This is an illustration of a glass of water.
Figure 7

In the last two sections you have considered areas and volumes, using the Greenland ice sheet as an example. Our estimate of the volume of ice contained in the ice sheet was 2,565,000 km3. You’re now going to look at density.

What is density?

Density is the amount of matter within a given volume. It is, if you like, a measure of how tightly packed a substance is. A cubic metre of lead weighs more than a cubic metre of water, because the mass of the lead atoms is greater than that of the water molecules. The SI unit for density is kilograms per cubic metre, or kg/m3.

But density is not just about different substances. The same substance can have different densities under different conditions. When discussing SI units in Week 1, you saw that heat is the measure of the motion of atoms in a substance. The hotter the substance, the more the atoms are moving about. Hot air has faster atoms in it than cold air, moving about more rapidly, so they become more spread out, and take up more room. For any given volume, hot air has fewer molecules than cold air. That volume of hot air, having fewer molecules in it, weighs less than the cold air and floats up through it. We say that hot air is less dense than cold air. This is why hot-air balloons rise into the sky.

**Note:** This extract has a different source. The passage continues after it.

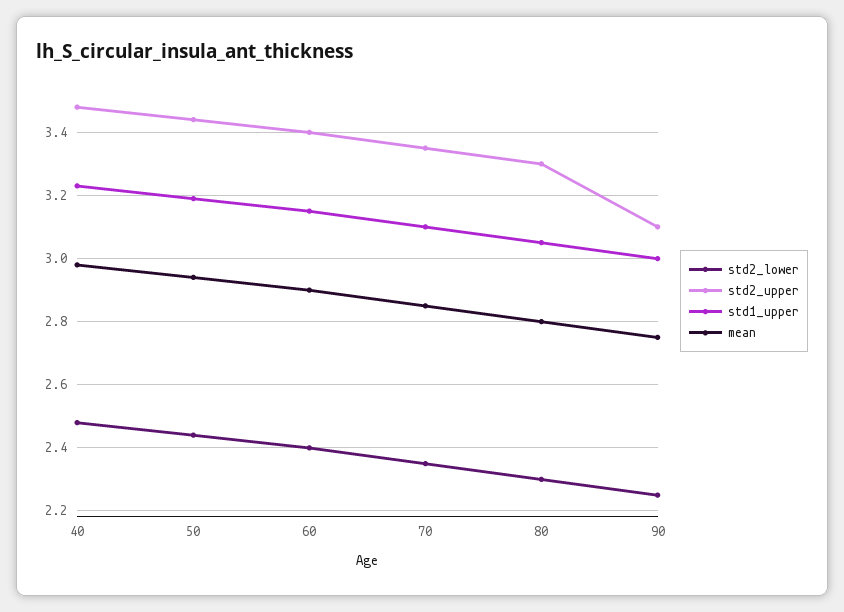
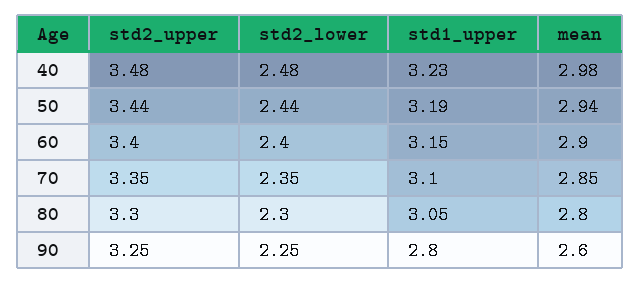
std2_upper, 90: 3.1 -> 3.25
std1_upper, 90: 3 -> 2.8
mean, 90: 2.75 -> 2.6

When water cools enough to freeze solid, it forms ice. You might expect that, being colder, it would be denser, and for most substances you would be right, but water has a very peculiar property. Due to the special way the molecules of water stick together as they freeze, they are spaced further apart as a solid than as a liquid. This makes ice less dense than water, and is why ice cubes float on the top of your drink. It is also the main reason why icebergs float in the ocean when ice breaks off an ice sheet (the other reasons being that they contain air bubbles trapped in the ice, and salty seawater is denser than the fresh water from which the land ice forms).